**Défi 1**
Dans la discussion sur le trousseau de Safari, recopiez le passage qui va de « Mais j'ai une » jusqu'à « n'est pas ouvert. » inclus, en substituant « verrou » à « cadenas ».
**Défi 2**
Rédigez la suite de la discussion sur le trousseau de Safari à partir de son dernier message.

**Texte source**

────────────────

# Safari veut utiliser le trousseau session



## Yuki Nagadowa (26 Février 2011)

Bonsoir, 

Suite à la modification de mon mot de passe utilisateur (compte utilisateur standard qui n'est pas admin), 

lorsque je lance SAFARI, j'ai une fenêtre qui apparaît et qui me demande 
"Safari veut utiliser le trousseau de session" veuillez saisir le mot de passe.

Mais lorsque je saisi :
l'ancien mot de passe : ça ne marche pas
le nouveau mot de passe : ça ne marche pas

Pouvez vous svp m'aider à résoudre mon problème pour que je n'ai plus cette fenêtre qui apparâit.
Merci beaucoup pour votre aide

Yuki


----------



## jp.pilet (26 Février 2011)

As tu essayé le mot de passe administrateur ?


----------



## Yuki Nagadowa (27 Février 2011)

Bonsoir, 

Oui j'ai essayé le mot de passe admin, 
ça ne marche pas ?


----------



## jp.pilet (27 Février 2011)

Dans l'aide du Finder tapes "trousseau" et tu vas accèder à différents menus qui vont te permettre de résoudre ton problème, du moins j'espère
cordialement JP


----------



## r e m y (27 Février 2011)

Dans l'utilitaire Trousseau d'accès, essayer de lancer SOS Trousseau


----------



## Yuki Nagadowa (27 Février 2011)

Bonjour, 

J'ai essayé de lancer SOS trousseau puis les 2 actions réparer et vérifier, 

le système n' a pas trouvé de problème mais lorsque je clique sur le cadenas pour dévérouiller le trousseau session puis lorsque je saisi mon mot de passe, le cadenas ne s'ouvre pas.

je tiens à signaler que j'ai modifié mon mot de passe utilisateur (compte standard) c'est depuis cette manip que je n'arrive pas à déverouiller le cadenas

Merci pour votre aide car je suis perdue

Yuki


----------



## Yuki Nagadowa (27 Février 2011)

J'ai in fine réinitialisé mon trousseau en passant par "préférence" du trousseau d'accès.
Depuis Safari ne me demande plus de rentrer mon mot de passe

Mais j'ai une question pour vous en espérant que vous aurez la réponse

est-ce normal de voir l'anneau du cadenas  de ma session ouvert  dans le "trousseau d'accès" ?
celui du système n'est pas ouvert.

Merci pour vos réponses


----------



## jp.pilet (27 Février 2011)

tu ne peut pas le fermer en cliquant dessus ?

────────────────

**Relevé**
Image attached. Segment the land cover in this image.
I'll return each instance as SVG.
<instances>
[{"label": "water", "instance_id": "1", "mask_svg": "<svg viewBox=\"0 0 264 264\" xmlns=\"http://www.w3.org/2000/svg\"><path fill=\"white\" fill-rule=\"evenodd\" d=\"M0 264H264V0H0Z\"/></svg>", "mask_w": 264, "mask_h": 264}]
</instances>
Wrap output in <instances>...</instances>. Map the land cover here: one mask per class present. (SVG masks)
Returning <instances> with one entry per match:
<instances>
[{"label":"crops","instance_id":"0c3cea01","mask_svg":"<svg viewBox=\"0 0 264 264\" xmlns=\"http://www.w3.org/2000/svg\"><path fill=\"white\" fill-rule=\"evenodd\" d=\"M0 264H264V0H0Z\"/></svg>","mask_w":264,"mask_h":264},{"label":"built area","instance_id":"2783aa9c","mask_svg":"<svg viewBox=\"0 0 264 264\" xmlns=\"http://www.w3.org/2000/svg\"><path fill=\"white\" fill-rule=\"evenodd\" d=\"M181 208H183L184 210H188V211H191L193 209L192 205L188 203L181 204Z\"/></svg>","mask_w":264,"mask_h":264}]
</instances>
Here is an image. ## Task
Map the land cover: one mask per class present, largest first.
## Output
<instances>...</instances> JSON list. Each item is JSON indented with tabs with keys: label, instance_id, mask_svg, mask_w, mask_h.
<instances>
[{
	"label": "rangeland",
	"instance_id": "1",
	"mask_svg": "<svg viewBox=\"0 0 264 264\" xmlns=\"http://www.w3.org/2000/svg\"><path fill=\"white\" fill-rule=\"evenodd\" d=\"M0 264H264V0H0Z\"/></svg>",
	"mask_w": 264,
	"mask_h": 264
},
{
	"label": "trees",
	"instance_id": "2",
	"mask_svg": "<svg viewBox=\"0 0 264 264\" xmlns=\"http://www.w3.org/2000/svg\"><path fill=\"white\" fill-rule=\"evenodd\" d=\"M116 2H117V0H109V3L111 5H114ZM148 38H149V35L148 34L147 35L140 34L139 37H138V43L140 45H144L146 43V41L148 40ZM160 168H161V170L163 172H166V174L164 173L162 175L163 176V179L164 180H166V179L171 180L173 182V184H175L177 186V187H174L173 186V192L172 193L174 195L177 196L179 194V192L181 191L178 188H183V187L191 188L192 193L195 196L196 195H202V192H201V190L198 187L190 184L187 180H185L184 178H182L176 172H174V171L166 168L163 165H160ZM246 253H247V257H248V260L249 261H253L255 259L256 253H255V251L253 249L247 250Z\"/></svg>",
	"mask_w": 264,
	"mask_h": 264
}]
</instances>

────────────────

**Corrigé 1**
Mais j'ai une question pour vous en espérant que vous aurez la réponse

est-ce normal de voir l'anneau du verrou  de ma session ouvert  dans le "trousseau d'accès" ?
celui du système n'est pas ouvert.

**Corrigé 2**
----------



## Yuki Nagadowa (27 Février 2011)

Si, je peux le fermer mais si je le ferme ,

Safari me redemande de taper le mot de passe de session

j'aimerai savoir quels sont les réglages par défauts du trousseau d'accès ?

quelqu'un pourrait il me donner les réglages par défaut du trousseau d'accès (préférences du trousseau d'accès)

Yuki


----------



## r e m y (27 Février 2011)

Les réglages par défaut c'est que le trousseau d'accès est déverrouillé avec la session (donc cadenas ouvert)

C'est le mot de passe d'ouverture de session qui ouvre en même temps le trousseau d'accès


----------



## Yuki Nagadowa (27 Février 2011)

r e m y a dit:


> Les réglages par défaut c'est que le trousseau d'accès est déverrouillé avec la session (donc cadenas ouvert)
> 
> C'est le mot de passe d'ouverture de session qui ouvre en même temps le trousseau d'accès



Dîtes Remy, 

donc c'est bien normal de voir l'anneau du cadenas ouvert lorsque l'on va sur trousseau d'accès ?
C'est bien ça ?

je pensais que le cadenas devait être fermé

Merci beaucoup en tout cas

yuki


----------



## r e m y (27 Février 2011)

non c'est normal... sauf si dans les préférences de trousseau tu changes le réglages pour qu'il ne soit pas déverrouillé avec la session (mais dans ce cas, chaque fois qu'un mot de passe sera nécessaire, il faudra saisir ton mot de passe)


----------



## Yuki Nagadowa (27 Février 2011)

Merci Rémy !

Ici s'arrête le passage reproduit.